Samira Sanusi experienced first-hand the consequences of living with Sickle Cell Disorder. She was also privileged to undergo a life-changing surgical procedure in her teens that effectively cured her of the disorder, a privilege she understands Nigeria’s majority poor do not have access to. To this end, Sanusi has dedicated her life’s work to advocate for better sickle cell care for all sufferers, better education for families living with sufferers and young couples about to take the plunge and try for children.

Sanusi runs the eponymous Samira Sanusi Sickle Cell Foundation, the umbrella for all her efforts in activism. Through it, she raises funds for clinics and organizations that provide treatment and care for sufferers and creates awareness on the dangers of carriers having children without adequate medical advice. Sanusi also wrote S is for Survivor, a memoir chronicling her own personal experience with Sickle Cell and her work in activism. The SSSCFoundation has 198 members, over 53 partnership collaborations and over 100 donors to its cause.

 

Uche Kenneth Udekwe  (31)

In spite of innovations in global medicine and education on the perils of multiple births on mothers and babies, Nigeria still ranks very high on the global index of live births. As a consequence, the country also ranks high in the global index of maternal mortality. Uche Kenneth Udekwe understands that the problem with pre and post-natal mortality must be addressed at the grassroots level and has taken it upon himself to do this through NATAL CARES, a health non-profit he founded and runs. NATAL CARES primarily focuses on providing health care, medical monitoring and emergency services to at-risk pregnant women, reaching them in their hometowns and villages and advocating for better access to healthcare at primary healthcare centres.

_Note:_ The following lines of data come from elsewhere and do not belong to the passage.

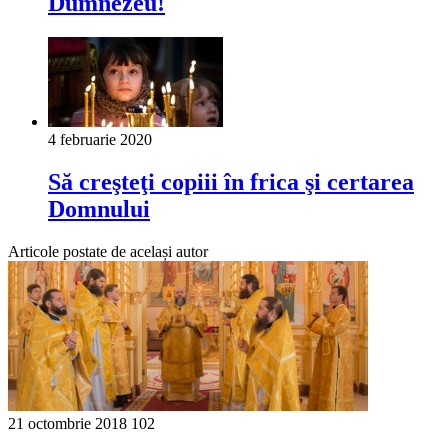
Dumnezeu!
4 februarie 2020
Să creşteţi copiii în frica şi certarea
Domnului
Articole postate de același autor
21 octombrie 2018
102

Udekwe who is a graduate of the University of Technology Akure and an alumnus of the Enterprise Development Centre (EDC) and YALI harnessed the power of mobile technology to deliver valuable information about the symptoms of prenatal conditions such as pre-eclampsia and spotting via mobile phones. It also schedules medical checks, immunization reminders for breastfeeding mothers and other post-natal care tips. Through NATAL CARES, Udekwe ensures that no mother, no matter how disadvantaged, is ever truly abandoned by healthcare professionals provided she has primary or secondary access to a mobile phone.

 

Martins Gospel  (30)

There is scarcely a month that passes in Nigeria without some tragedy linked to crude oil and its products being reported on the news dailies. The country’s fortune is inextricably intertwined with its most profitable natural resource and the communities on whose land these resources lie have become ground zero for a man-made health and environmental disaster that has played over the last four decades. In spite of this, widespread ignorance still persists, predisposing young people hustling for a piece of the pie to direct exposure to the toxic and carcinogenic crude.

Martins Gospel is determined to do something about this and is known in the Niger Delta as an environmental activist with a mission to harmonize his people’s interaction with the land the resources that are on it. He is committed to ending illegal bunkering and oil sabotage through education on the dangers of handling crude oil without the necessary protective equipment and the short and long-term consequences of exposure. He does this through Oil Dangers With Martins, an education initiative that has educated 8000 people on the need for increased environmental awareness and the economic consequences of oil theft and illegal local refining.

#SaveOurFutureToday his flag modules has 8 student beneficiaries on scholarships and has created 25 jobs for youths. Martins preaches the gospel of inclusion and social responsibility and lives what he teaches.